◆ YOUR TASK ◆
Could you revise the listing below so that every "point_idx" becomes "point_id" and nothing else changes, leaving the pictures out of your reply?

◆ DATASET RECORDS ◆
---+---

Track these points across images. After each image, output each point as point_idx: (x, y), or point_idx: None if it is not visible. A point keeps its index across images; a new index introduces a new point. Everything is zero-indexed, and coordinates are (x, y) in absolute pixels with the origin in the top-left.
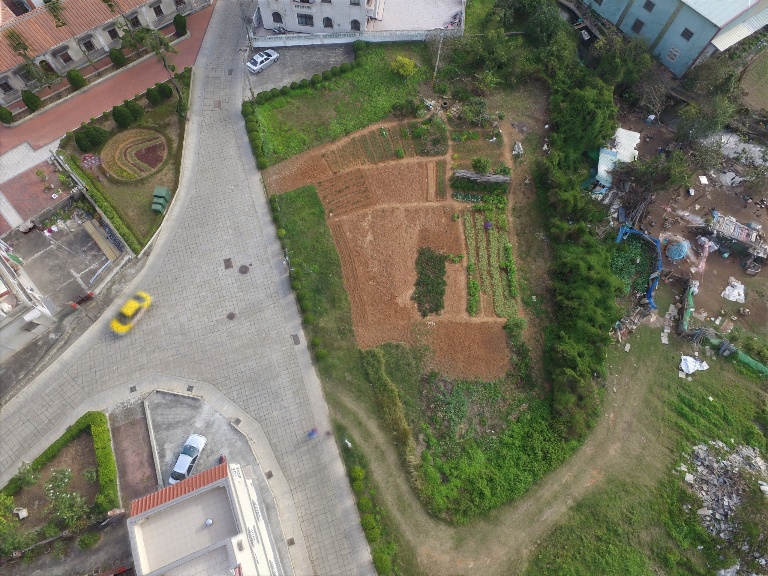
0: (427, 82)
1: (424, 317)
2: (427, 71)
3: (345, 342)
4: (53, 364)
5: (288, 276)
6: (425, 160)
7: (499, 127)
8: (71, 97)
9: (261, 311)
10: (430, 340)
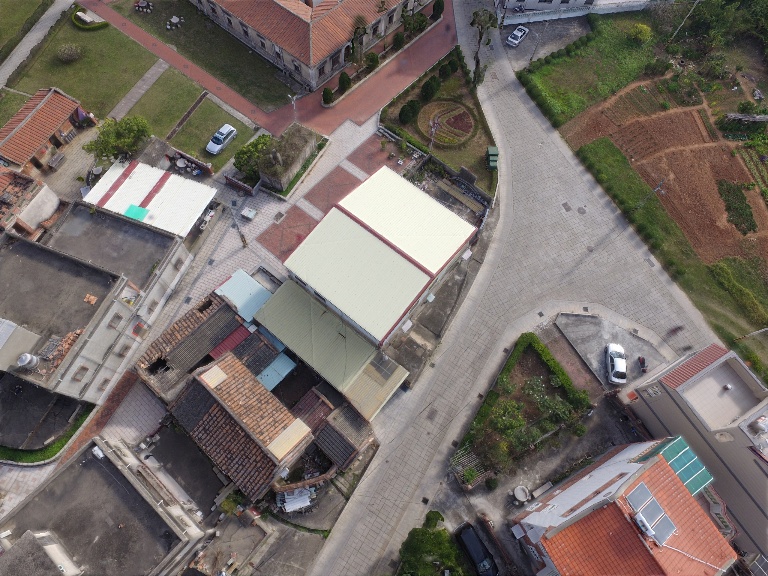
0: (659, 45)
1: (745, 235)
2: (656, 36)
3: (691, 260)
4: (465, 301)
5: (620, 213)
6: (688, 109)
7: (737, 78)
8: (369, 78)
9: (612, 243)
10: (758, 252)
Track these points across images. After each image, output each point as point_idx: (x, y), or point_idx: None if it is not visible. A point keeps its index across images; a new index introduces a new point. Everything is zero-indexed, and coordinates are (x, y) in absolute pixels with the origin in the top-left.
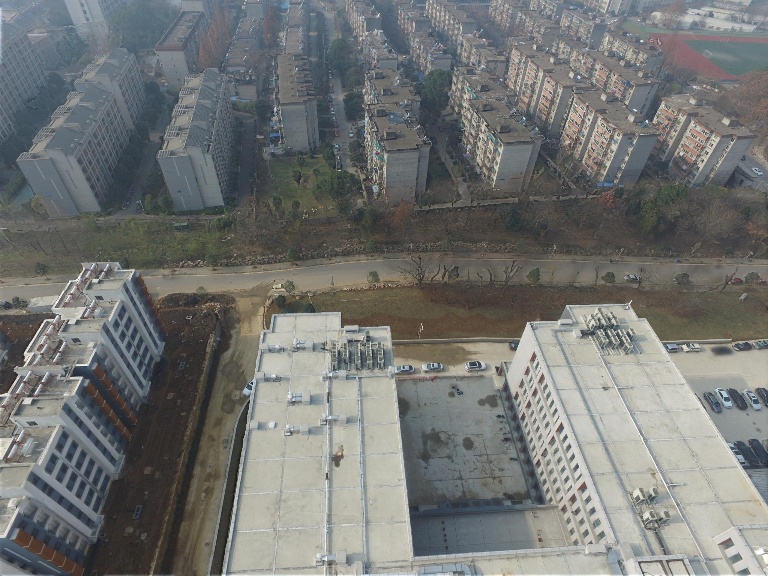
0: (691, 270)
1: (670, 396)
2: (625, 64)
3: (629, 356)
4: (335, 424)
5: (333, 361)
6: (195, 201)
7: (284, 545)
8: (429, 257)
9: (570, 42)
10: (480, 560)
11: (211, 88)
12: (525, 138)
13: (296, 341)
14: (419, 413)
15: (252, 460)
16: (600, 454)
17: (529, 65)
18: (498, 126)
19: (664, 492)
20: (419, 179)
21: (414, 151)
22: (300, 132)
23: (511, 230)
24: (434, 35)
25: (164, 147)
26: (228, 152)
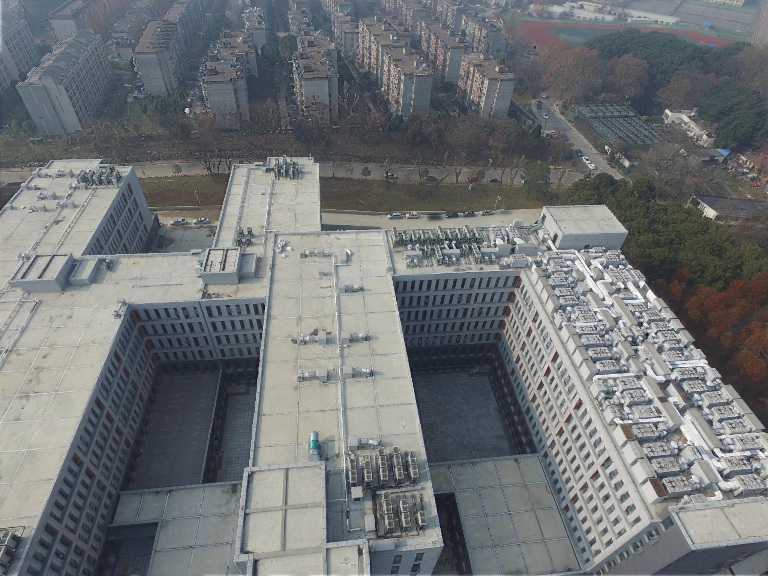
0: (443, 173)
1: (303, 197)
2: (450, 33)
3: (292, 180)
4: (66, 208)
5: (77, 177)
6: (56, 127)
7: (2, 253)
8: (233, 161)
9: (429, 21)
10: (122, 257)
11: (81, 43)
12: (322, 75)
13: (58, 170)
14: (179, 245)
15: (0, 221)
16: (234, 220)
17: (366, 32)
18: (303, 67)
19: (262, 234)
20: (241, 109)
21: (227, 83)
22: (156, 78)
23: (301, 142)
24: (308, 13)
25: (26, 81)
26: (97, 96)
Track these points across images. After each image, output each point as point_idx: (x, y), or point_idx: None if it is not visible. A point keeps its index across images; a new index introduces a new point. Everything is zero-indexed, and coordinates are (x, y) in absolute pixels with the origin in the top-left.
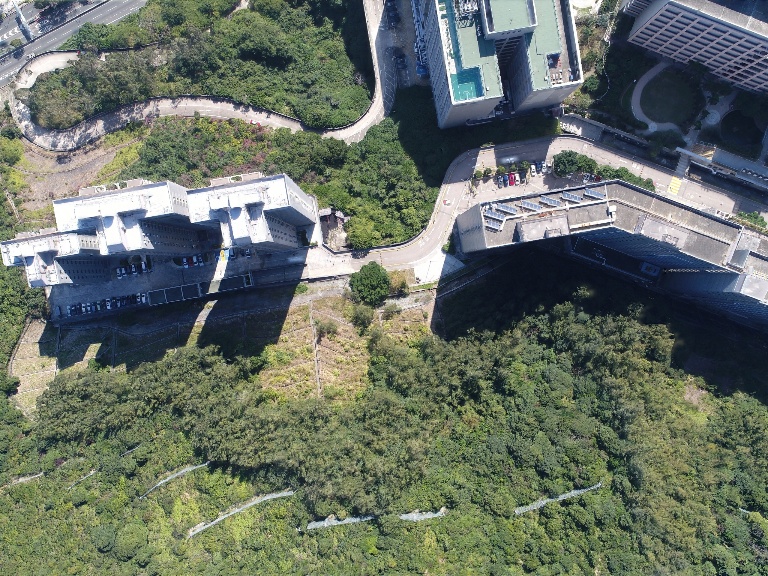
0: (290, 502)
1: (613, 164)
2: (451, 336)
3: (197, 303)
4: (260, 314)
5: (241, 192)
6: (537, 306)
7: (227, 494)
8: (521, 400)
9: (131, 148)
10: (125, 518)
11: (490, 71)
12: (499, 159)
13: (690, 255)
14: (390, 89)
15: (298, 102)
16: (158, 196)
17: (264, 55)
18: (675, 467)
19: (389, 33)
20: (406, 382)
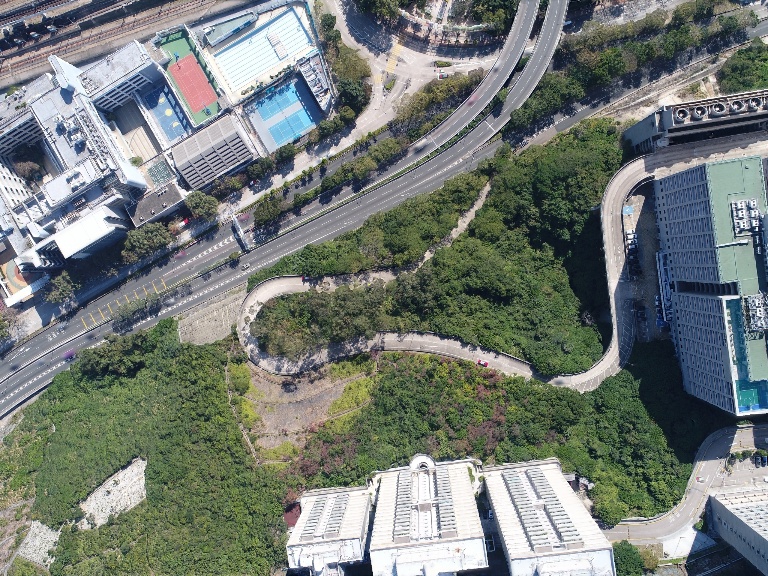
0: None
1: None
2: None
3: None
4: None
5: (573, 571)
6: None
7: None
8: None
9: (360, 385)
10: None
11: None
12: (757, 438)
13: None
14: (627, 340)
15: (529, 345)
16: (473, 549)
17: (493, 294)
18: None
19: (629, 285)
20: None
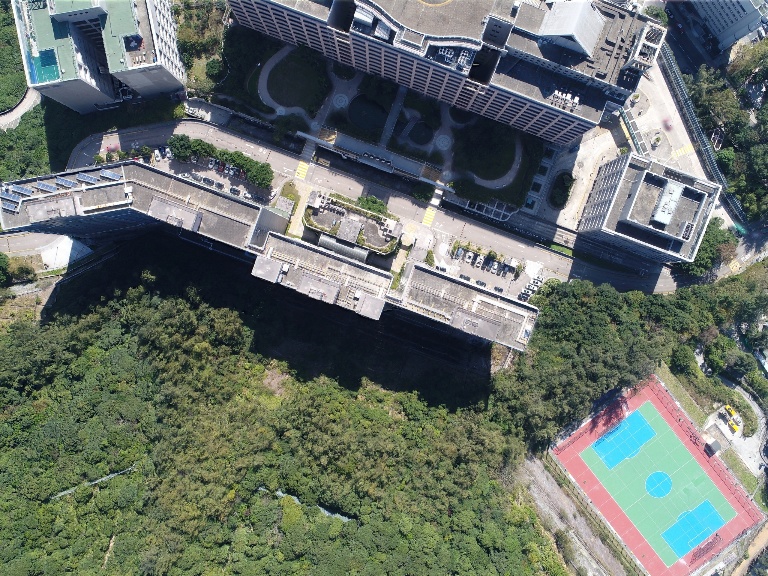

---+---

◆ TASK OUTPUT ◆
Track these points across images. After each image, output each point as point_id: (x, y), or point_id: None if it is not visible. A point keeps its index across images; a new index introduces a new point. Everything is zero-indexed, and coordinates are (x, y) in absolute pixels with the origin in the top-left.
0: (427, 82)
1: (424, 317)
2: (427, 71)
3: (345, 342)
4: (53, 364)
5: (288, 276)
6: (425, 160)
7: (499, 127)
8: (71, 97)
9: (261, 311)
10: (430, 340)
0: (659, 45)
1: (745, 235)
2: (656, 36)
3: (691, 260)
4: (465, 301)
5: (620, 213)
6: (688, 109)
7: (737, 78)
8: (369, 78)
9: (612, 243)
10: (758, 252)
Track these points across images. After each image, output each point as point_id: (x, y), or point_id: None if it is not visible. A point keeps its index across images; a new index introduces a new point. Everything is zero-indexed, and coordinates are (x, y) in absolute pixels with the origin in the top-left.
0: (691, 270)
1: (670, 396)
2: (625, 64)
3: (629, 356)
4: (335, 424)
5: (333, 361)
6: (195, 201)
7: (284, 545)
8: (429, 257)
9: (570, 42)
10: (480, 560)
11: (211, 88)
12: (525, 138)
13: (296, 341)
14: (419, 413)
15: (252, 460)
16: (600, 454)
17: (529, 65)
18: (498, 126)
19: (664, 492)
20: (419, 179)
21: (414, 151)
22: (300, 132)
23: (511, 230)
24: (434, 35)
25: (164, 147)
26: (228, 152)
0: (443, 173)
1: (303, 197)
2: (450, 33)
3: (292, 180)
4: (66, 208)
5: (77, 177)
6: (56, 127)
7: (2, 253)
8: (233, 161)
9: (429, 21)
10: (122, 257)
11: (81, 43)
12: (322, 75)
13: (58, 170)
14: (179, 245)
15: (0, 221)
16: (234, 220)
17: (366, 32)
18: (303, 67)
19: (262, 234)
20: (241, 109)
21: (227, 83)
22: (156, 78)
23: (301, 142)
24: (308, 13)
25: (26, 81)
26: (97, 96)
Track these points across images. After each image, output each point as point_id: (x, y), or point_id: None if it is not visible. A point keeps its index across images; a new index introduces a new point. Everything is zero-indexed, and coordinates are (x, y) in absolute pixels with the origin in the top-left.
0: (290, 502)
1: (613, 164)
2: (451, 336)
3: (197, 303)
4: (260, 314)
5: (241, 192)
6: (537, 306)
7: (227, 494)
8: (521, 400)
9: (131, 148)
10: (125, 518)
11: (490, 71)
12: (499, 159)
13: (690, 255)
14: (390, 89)
15: (298, 102)
16: (158, 196)
17: (264, 55)
18: (675, 467)
19: (389, 33)
20: (406, 382)
0: None
1: None
2: None
3: None
4: None
5: (573, 571)
6: None
7: None
8: None
9: (360, 385)
10: None
11: None
12: (757, 438)
13: None
14: (627, 340)
15: (529, 345)
16: (473, 549)
17: (493, 294)
18: None
19: (629, 285)
20: None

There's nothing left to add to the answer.